··· SOURCE TEXT
While robotics students have brainstormed to solve programming and design glitches to allow them to drive the robot from laptop computers, students from other vocational-technical programs at Whittier have eagerly chipped in.
Carpentry students constructed a large table in the robotics shop where the robot was built. Machine technology and metal fabrication students manufactured an aluminum base for the wheels and loader. Parents donated pizza and other food for the team’s Saturday meetings.
Beaton founded the team with fellow teacher Chris Speropolous. Both were hired at Whittier two years ago and have experience with robotics competitions. As teachers at Lynn Tech in 2006, they won the coveted Rookie All-Star Award at the Boston Regional Competition, something they now hope to achieve with the Whittier students. Beaton also founded a team at Nashoba Tech that won the 2011 Boston Regional Rookie All-Star award.
“We still have a lot to do,” said Beaton, adding he was not surprised at the number of students who have committed to the project. “It’s right up their alley.”
······
··· GIVEN DATA
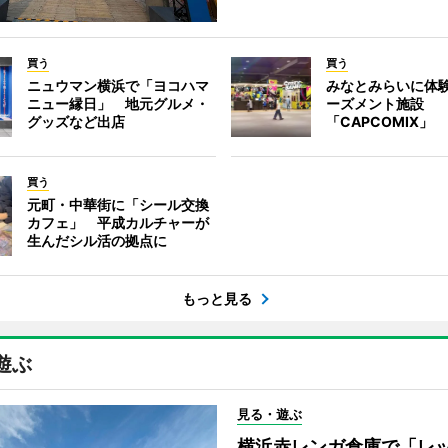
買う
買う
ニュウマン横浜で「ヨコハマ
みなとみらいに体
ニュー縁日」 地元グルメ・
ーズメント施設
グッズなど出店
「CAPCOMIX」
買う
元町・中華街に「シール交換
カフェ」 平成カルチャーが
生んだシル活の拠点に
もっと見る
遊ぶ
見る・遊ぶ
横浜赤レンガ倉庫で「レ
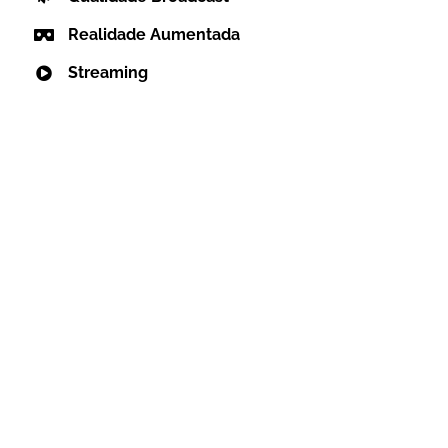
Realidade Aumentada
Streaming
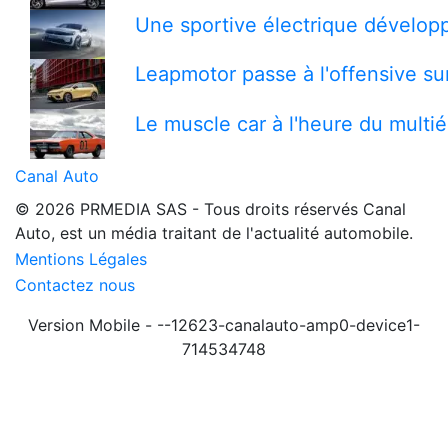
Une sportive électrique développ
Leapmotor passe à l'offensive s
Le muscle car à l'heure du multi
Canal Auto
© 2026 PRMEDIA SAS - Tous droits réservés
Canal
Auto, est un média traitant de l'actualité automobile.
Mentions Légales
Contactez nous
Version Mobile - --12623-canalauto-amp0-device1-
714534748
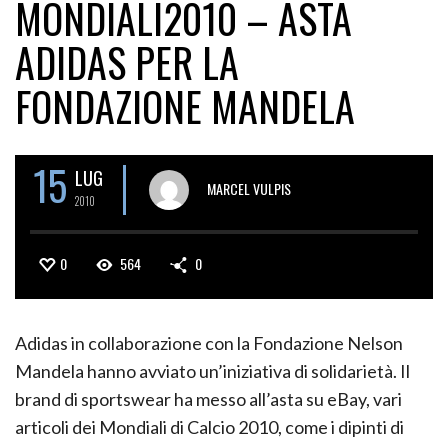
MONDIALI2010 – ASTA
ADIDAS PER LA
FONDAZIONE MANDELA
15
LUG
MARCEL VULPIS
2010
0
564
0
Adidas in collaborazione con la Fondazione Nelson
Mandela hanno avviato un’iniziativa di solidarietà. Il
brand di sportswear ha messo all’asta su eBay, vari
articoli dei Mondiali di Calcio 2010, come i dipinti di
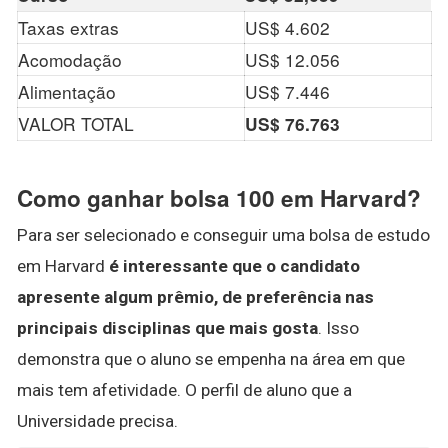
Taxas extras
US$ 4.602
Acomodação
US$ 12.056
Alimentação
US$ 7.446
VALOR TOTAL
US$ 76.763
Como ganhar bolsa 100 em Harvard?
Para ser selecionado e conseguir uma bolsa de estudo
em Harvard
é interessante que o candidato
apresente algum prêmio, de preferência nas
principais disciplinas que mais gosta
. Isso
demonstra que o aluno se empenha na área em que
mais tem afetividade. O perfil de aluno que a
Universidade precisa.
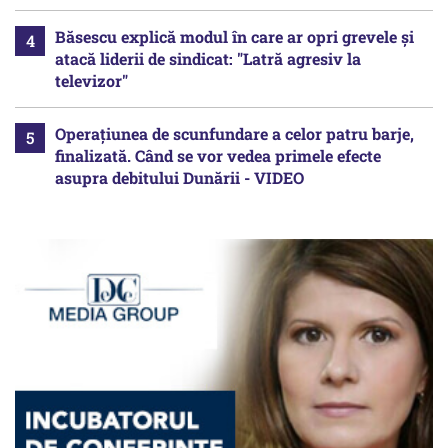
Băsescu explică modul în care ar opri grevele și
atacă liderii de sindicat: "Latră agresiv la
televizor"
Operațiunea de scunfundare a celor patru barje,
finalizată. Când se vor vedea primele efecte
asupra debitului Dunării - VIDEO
······
YOUR TASKS
a) List every school named in the robotics team passage.
b) Reproduce the robotics team passage starting at the words "While robotics students", and stop after "eagerly chipped in.".
The rows have no role in this work.

EXERCISE RESULTS
a) Whittier, Lynn Tech, Nashoba Tech

b)
While robotics students have brainstormed to solve programming and design glitches to allow them to drive the robot from laptop computers, students from other vocational-technical programs at Whittier have eagerly chipped in.